| PAGE TEXT |

Skip to main content

alphaWorks  >  Forums  >  IBM Dynamic Application Virtualization  >  developerWorks

Error code: 10000 - what does it mean?    Point your RSS reader here for a feed of the latest messages in this thread


     

 
 

My developerWorks
 Welcome, Guest
Sign in or register
This question is answered.

Permlink Replies: 5 - Pages: 1 - Last Post: Nov 4, 2009 2:38 PM Last Post By: _Big_Mac_ Threads: [ Previous | Next ]
_Big_Mac_

Posts: 19
Registered: Oct 05, 2009 12:53:35 PM
Error code: 10000 - what does it mean?
Posted: Oct 21, 2009 11:07:35 AM
 
Click to report abuse...   Click to reply to this thread Reply
Hi
I'm trying to make DAV work with NVIDIA CUDA.
The way I do this is I compile a piece of CUDA C code into a shared library and hook it up as a normal service. It should be completely encapsulated.

| WHAT IS BEING ASKED |
Retype the stretch of the error code 10000 thread above from "Posted: Oct 21, 2009" through "be completely encapsulated.", word for word.

| DATA PROVIDED |
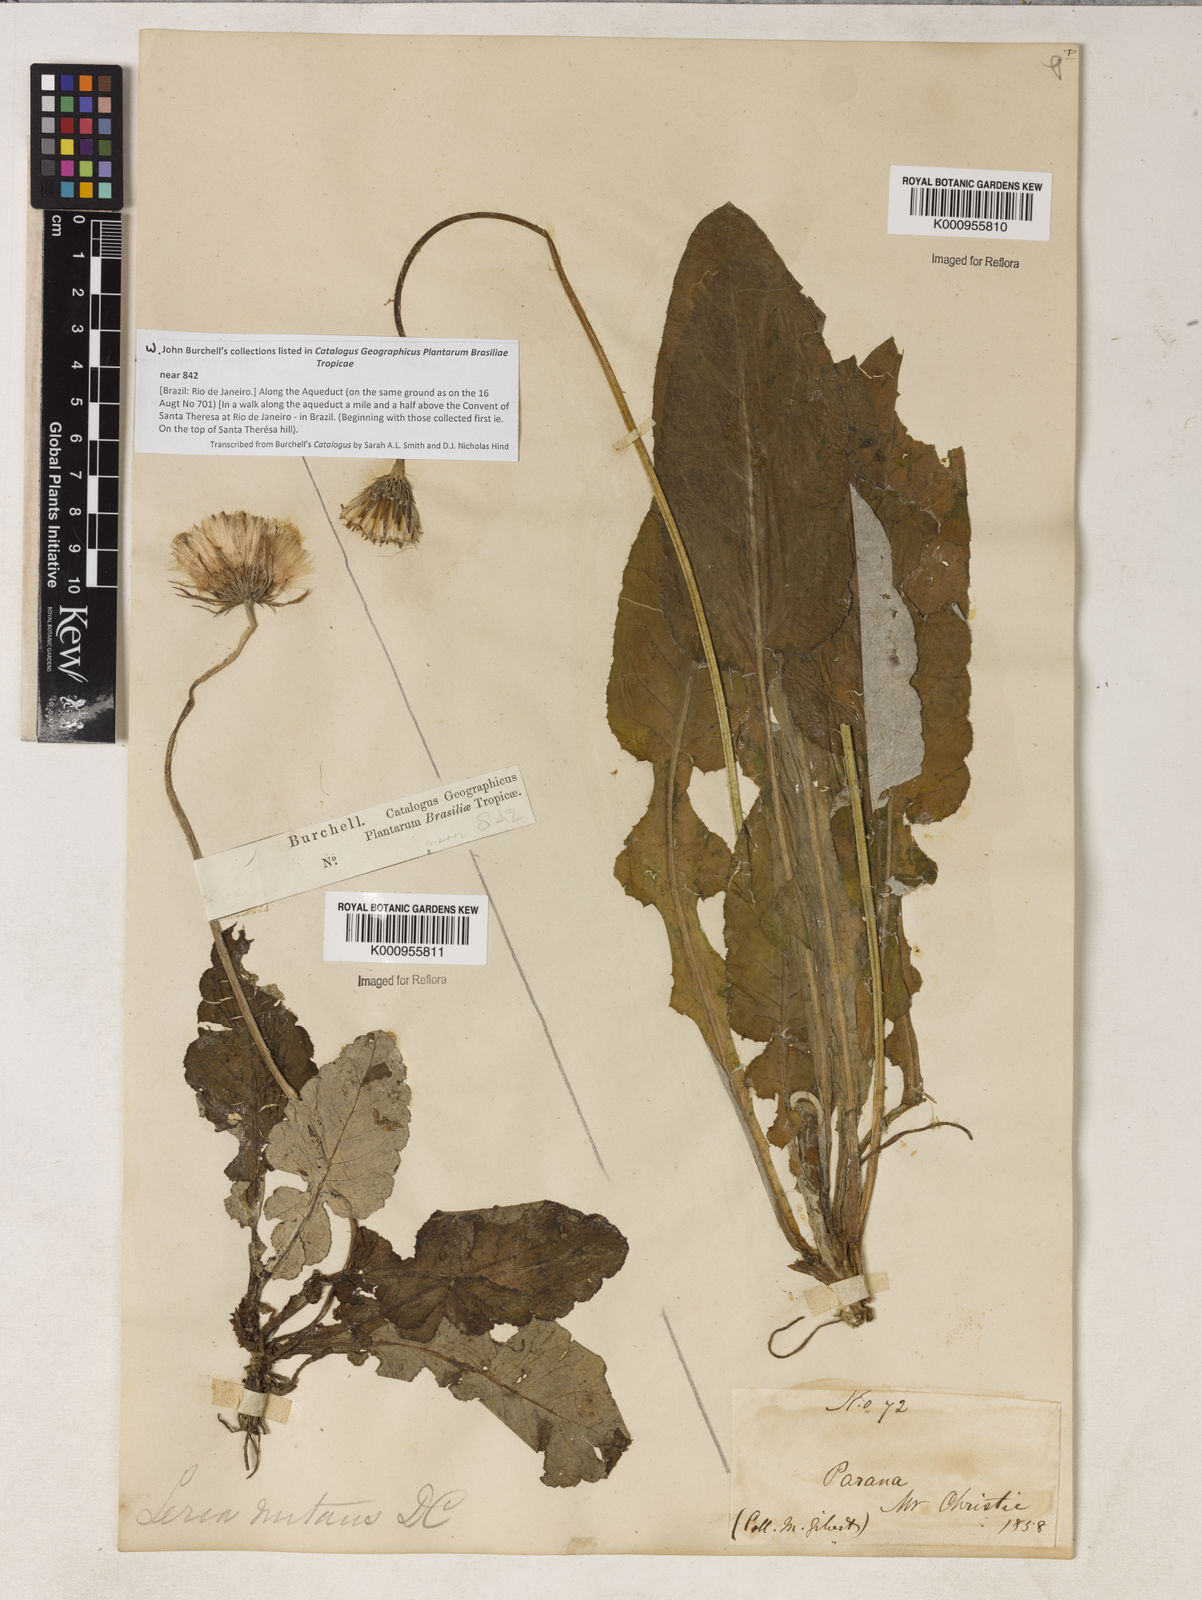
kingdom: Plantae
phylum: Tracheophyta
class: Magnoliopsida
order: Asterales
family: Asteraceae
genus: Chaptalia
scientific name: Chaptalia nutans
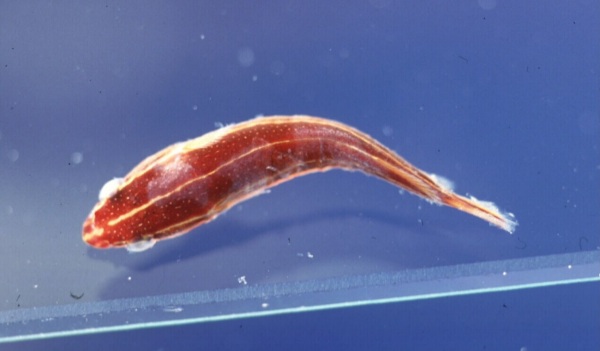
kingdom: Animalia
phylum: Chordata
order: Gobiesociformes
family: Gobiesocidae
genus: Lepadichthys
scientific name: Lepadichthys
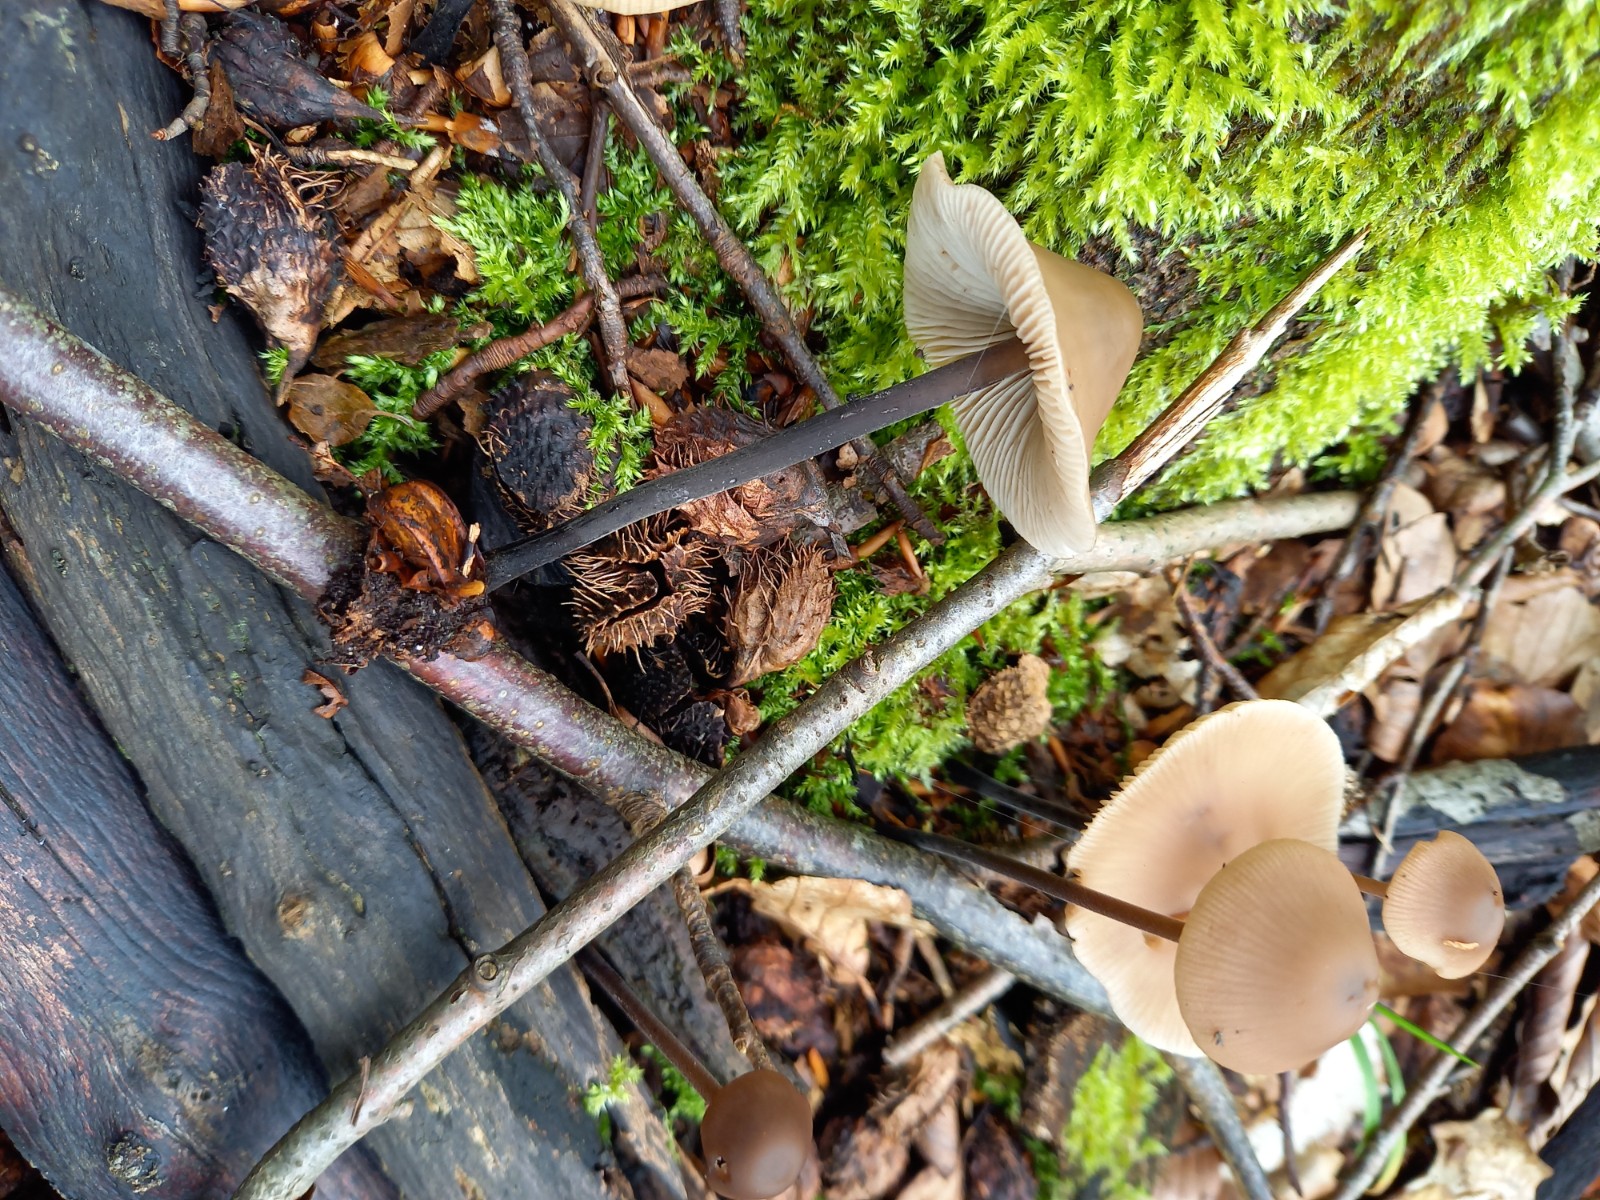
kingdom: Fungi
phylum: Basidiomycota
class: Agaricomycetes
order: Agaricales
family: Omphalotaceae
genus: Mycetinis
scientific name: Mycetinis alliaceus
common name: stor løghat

| RESPONSE TO THE EXERCISE |
Posted: Oct 21, 2009 11:07:35 AM
 
Click to report abuse...   Click to reply to this thread Reply
Hi
I'm trying to make DAV work with NVIDIA CUDA.
The way I do this is I compile a piece of CUDA C code into a shared library and hook it up as a normal service. It should be completely encapsulated.